KIRAN MATHUR MOHAMMED email@example.com
Scrolling through my phone this morning, I noticed a headline: “Ambulance arrived within 'normal time.'” The article had more context, but no doubt most people’s instinct was to think, “Wow, is that so rare that it is newsworthy?”
They would not be far off. TT ranked 95th of out 195 countries in the first comprehensive ranking of healthcare access and quality created last year by the Bill and Melinda Gates Foundation.
This measures the extent to which people die of causes that are treatable by decent quality healthcare, also called “amenable mortality” which sounds like the title for a comic murder mystery.
Crime may weigh on our minds, but thousands more are being robbed by otherwise preventable deaths. Grief and the whiff of stained sheets haunt the memories of every family.
Yet there is reason to be hopeful. Thanks largely to committed public servants like chief medical officers Dr Rohit Doon and Dr Roshan Parasram, TT has boosted its score from 55.7 in 2000 to 64.3 in 2016. Iceland, the top-ranking country in the Gates paper, has a score of 97.1.
So what can we do to continue our forward momentum and ensure healthcare reaches those that desperately need it?
More money alone is not the answer. The government has precious little of the stuff.
Enter Singapore. It has become a cliché in development circles. That is because it works. Ezra Klein at Vox has run an in-depth investigation of the Singaporean healthcare system.
First off, Singapore taxes workers between seven and 9.5 per cent of their pay. This money is placed in a Medisave account for each worker. It can only be used for healthcare expenses under certain conditions. This funds most routine primary care.
Often though, healthcare expenses run far higher, particularly if someone has a sudden illness like, say, a heart attack. To cover that, they pay a monthly premium set by age for state health insurance which pays expenses that exceed a deductible of roughly US$1,400. Everyone is automatically enrolled, but they can opt out of the system.
When people pay for their own care they shop around for the best and most cost-effective option. Insurance is there for when it is really needed. The market goes to work for good.
This works well for most people. But what about the poor who can’t afford insurance and save very little? Their safety net is a state investment fund (Medifund), endowed with a principal of US$3 billion that can’t be touched. The income from this fund is used to pay the medical bills of the poorest and most vulnerable.
In order to keep costs down, the government influences how this money can be used. For example, the government subsidises a list of drugs that it determines to be “cost-effective and essential.” And while you are free to buy any drugs you want, you can only use Medisave funds to buy drugs on that subsidised list.
As America’s example has shown, costs can spiral out of control in a purely private system. That is why the Singaporean government runs a network of public hospitals which patients (or their insurers) pay for. They compete with private hospitals, but each hospital has different classes of wards.
For example, “C” wards are set up in dormitories with common bathrooms and without airconditioning. Costs here are heavily subsidised by the State. In contrast, “A” wards are unsubsidised but patients enjoy private rooms and bathrooms, and airconditioning. No matter which ward you are in, the quality of care is the same across the board.
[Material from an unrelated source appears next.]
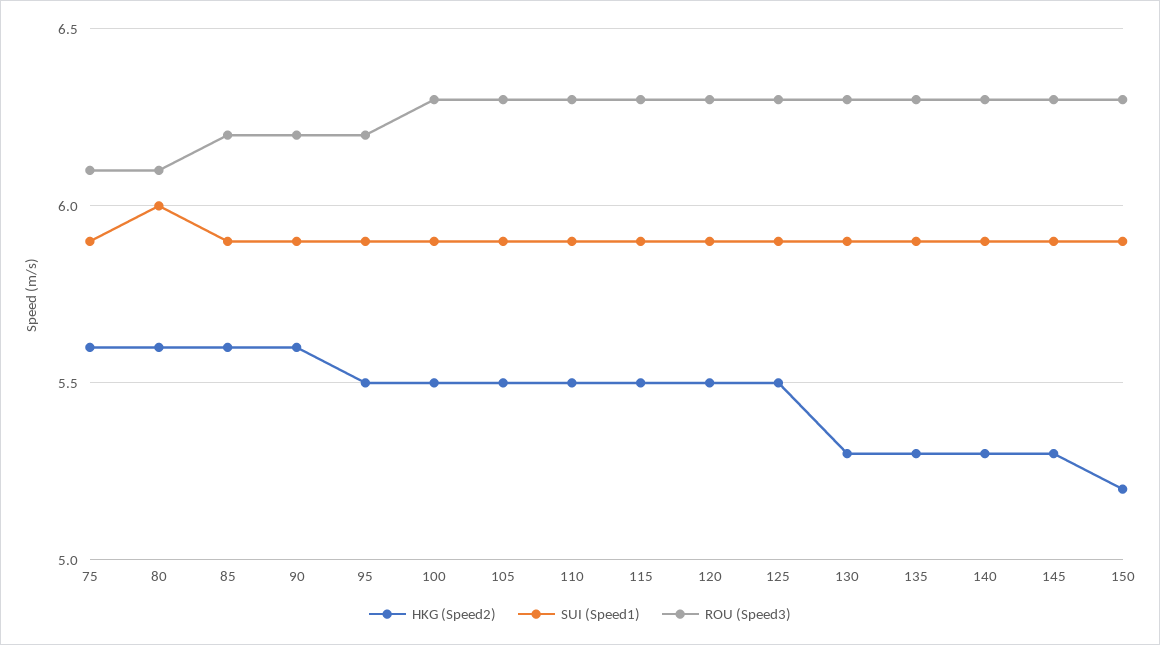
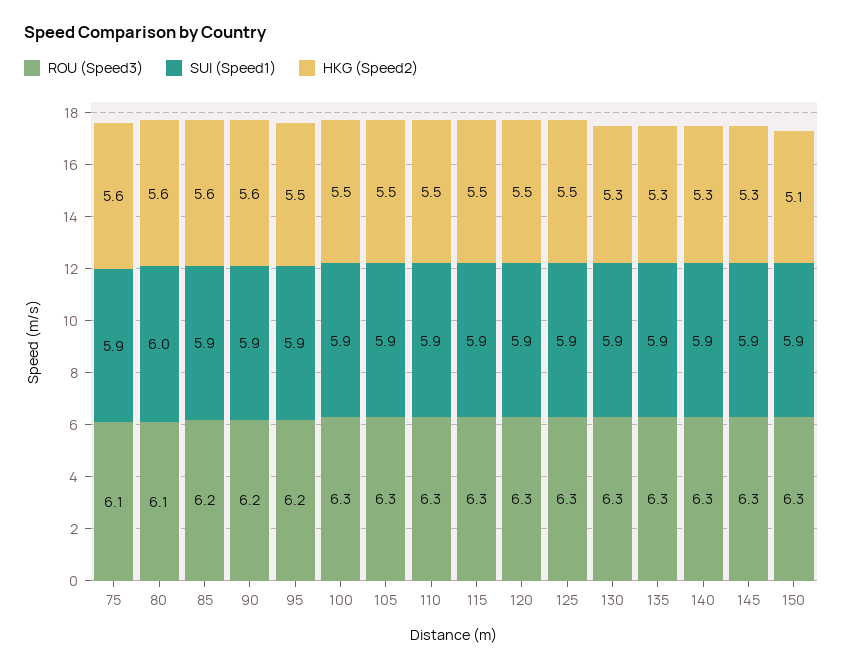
HKG (Speed2), 150: 5.2 -> 5.1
These subsidised public hospitals and drugs act as a lid on private-sector costs while also introducing competition and encouraging efficiency in the public system.
Of course, TT is no Singapore. Keeping healthcare costs down is much easier in a rich country that has virtually no drug and gun crime, and stratospheric alcohol and cigarette taxes. Only 15 per cent of the population drive cars, and consequently crash them less frequently.
Yet visionary doctors like Prof Surujpal Teelucksingh, who has changed how obesity and diabetes are treated worldwide, have shown that TT has the potential for great leaps. Within the molasses of the system there are brilliant doctors and committed staff.
The Singaporean model is closer to TT's than people may think. It has basically introduced competition and choice into what is still a state-run system. It is not so far removed from TT's current system that its best elements can't be adopted. Perhaps then mortality might be slightly less amenable to us.
Kiran Mathur Mohammed is a social entrepreneur, economist and businessman. He is a former banker, and a graduate of the University of Edinburgh.